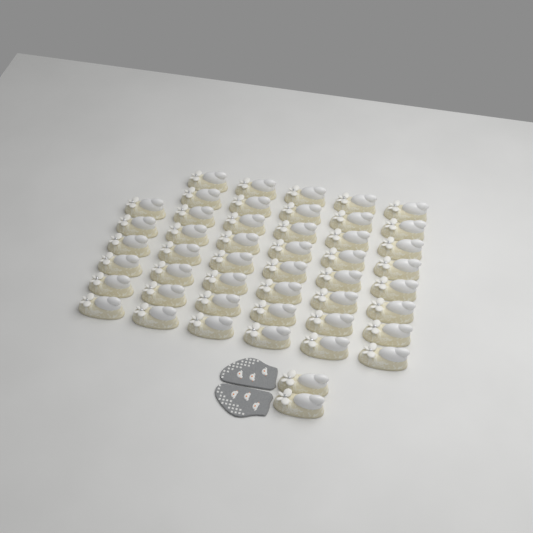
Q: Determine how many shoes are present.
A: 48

____________________

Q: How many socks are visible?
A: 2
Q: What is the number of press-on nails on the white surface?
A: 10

____________________

**Set task:** Find each line in the rows above that contains the word "many" and copy it out in full. Case matters.

**Solution to this problem:**
Q: Determine how many shoes are present.
Q: How many socks are visible?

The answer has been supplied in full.